In the immediate aftermath of Hamas’s October 7 attack, Israel faced what senior intelligence officials later described as a collapse of knowledge. More than 3,100 people were initially reported missing, with no clear distinction between those killed, abducted, or simply out of contact. In the first days after the attack, civilian volunteers and improvised war rooms often gathered information faster than the military, highlighting the absence of a prepared system for mass hostage events.

Within weeks, intelligence analysts narrowed the number of suspected hostages to between 200 and 300. Only by the end of 2024, the IDF confirmed with certainty that 251 people had been abducted to Gaza, including four individuals held in captivity before the war. Officials emphasized that by that point, there were no unknown fates remaining.

At the heart of the effort was a central moral dilemma that shaped the war from its earliest stages: whether to eliminate enemy terrorists who posed an immediate threat, or to preserve them as intelligence sources who might lead to hostages. Senior officers acknowledged there was no textbook solution. Decisions made under this tension influenced targeting policies, ground maneuvers, and the use of air power throughout the campaign.

To manage this challenge, the IDF established an unprecedented Hostages and Missing Command within Military Intelligence. Led by Nitzan Alon, the command eventually included approximately 2,100 personnel, the majority of them reservists, drawn from more than 50 units including Unit 8200, the Research Division, the Shin Bet, the Mossad, Israel Police, and Southern Command. The IDF acknowledged that no such framework existed before the war.
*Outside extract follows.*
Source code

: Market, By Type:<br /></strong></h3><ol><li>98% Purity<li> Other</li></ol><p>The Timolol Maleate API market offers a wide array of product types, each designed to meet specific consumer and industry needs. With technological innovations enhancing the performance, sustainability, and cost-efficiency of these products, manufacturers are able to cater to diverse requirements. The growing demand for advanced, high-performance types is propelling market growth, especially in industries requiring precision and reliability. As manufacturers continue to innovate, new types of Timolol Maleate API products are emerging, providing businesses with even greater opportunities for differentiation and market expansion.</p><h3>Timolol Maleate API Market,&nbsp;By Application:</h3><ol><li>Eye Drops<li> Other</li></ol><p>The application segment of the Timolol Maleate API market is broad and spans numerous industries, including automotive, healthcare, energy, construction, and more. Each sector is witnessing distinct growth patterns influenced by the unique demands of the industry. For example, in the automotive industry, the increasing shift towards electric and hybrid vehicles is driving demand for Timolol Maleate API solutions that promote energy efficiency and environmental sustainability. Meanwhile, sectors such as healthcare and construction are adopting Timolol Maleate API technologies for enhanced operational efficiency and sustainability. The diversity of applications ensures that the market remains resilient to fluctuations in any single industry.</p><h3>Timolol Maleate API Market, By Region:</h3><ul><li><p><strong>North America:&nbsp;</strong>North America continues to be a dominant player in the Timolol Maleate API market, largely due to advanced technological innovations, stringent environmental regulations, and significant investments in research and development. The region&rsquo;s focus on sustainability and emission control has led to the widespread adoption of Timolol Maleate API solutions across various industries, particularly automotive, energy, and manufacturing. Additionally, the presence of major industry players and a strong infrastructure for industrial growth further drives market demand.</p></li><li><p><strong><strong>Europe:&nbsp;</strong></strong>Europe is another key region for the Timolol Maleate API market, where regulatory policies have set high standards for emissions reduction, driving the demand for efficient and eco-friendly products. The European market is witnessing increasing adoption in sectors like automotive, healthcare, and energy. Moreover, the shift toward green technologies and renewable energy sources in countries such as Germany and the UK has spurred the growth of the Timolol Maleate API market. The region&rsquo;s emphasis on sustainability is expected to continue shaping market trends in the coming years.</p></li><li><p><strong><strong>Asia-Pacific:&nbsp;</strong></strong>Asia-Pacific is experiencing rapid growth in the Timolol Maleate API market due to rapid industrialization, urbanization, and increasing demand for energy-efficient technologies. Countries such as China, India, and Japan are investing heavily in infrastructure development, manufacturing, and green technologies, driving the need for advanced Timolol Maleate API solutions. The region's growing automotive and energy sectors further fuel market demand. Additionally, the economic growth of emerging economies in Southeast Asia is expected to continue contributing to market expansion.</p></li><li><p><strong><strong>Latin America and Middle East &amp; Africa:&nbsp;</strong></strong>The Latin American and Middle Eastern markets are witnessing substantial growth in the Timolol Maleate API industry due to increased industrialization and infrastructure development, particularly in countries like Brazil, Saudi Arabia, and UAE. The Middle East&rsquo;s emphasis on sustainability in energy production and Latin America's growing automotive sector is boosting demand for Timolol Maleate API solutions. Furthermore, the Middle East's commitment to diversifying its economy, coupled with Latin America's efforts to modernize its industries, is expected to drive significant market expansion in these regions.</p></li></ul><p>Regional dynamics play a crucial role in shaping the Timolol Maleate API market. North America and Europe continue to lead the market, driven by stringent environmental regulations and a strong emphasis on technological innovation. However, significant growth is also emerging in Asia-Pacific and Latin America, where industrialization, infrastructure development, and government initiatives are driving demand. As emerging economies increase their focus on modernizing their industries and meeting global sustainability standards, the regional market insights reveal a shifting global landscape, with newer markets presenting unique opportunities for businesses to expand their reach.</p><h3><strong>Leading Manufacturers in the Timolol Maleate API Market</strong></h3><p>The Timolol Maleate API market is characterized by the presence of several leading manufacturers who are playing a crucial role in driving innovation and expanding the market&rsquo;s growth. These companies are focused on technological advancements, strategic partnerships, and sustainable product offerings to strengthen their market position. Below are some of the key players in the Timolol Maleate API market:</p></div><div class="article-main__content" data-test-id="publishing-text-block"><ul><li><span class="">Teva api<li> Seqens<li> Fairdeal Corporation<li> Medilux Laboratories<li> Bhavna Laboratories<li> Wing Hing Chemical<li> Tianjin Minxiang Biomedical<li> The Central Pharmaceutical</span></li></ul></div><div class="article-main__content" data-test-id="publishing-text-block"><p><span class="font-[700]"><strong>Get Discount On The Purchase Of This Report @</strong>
The command operated along four main lines: continuous mapping of every hostage and missing person, dedicated intelligence research on captors and locations, direct liaison with families through assigned senior officers, and intelligence support for negotiations conducted by mediators.

The IDF also acknowledged serious failures. Hostages were killed in captivity, three were fatally shot by IDF forces in a friendly-fire incident, and operational mistakes were made during fighting in Rafah. Officials said each incident was investigated and led to changes in procedures during the war.

Between October 2023 and January 2026, 168 hostages were returned alive and 87 fallen captives were recovered. Some were released in deals, others in special operations carried out under active combat.

The recovery of Ran Gvili in January 2026 marked the mission’s end. His case, officials said, was among the most complex, requiring a prolonged intelligence effort after even Hamas and Islamic Jihad lacked clear information about his burial site.

In closing its account, the IDF framed the mission as an act of obligation rather than achievement. Israel failed on October 7, officials said, but refused to accept uncertainty.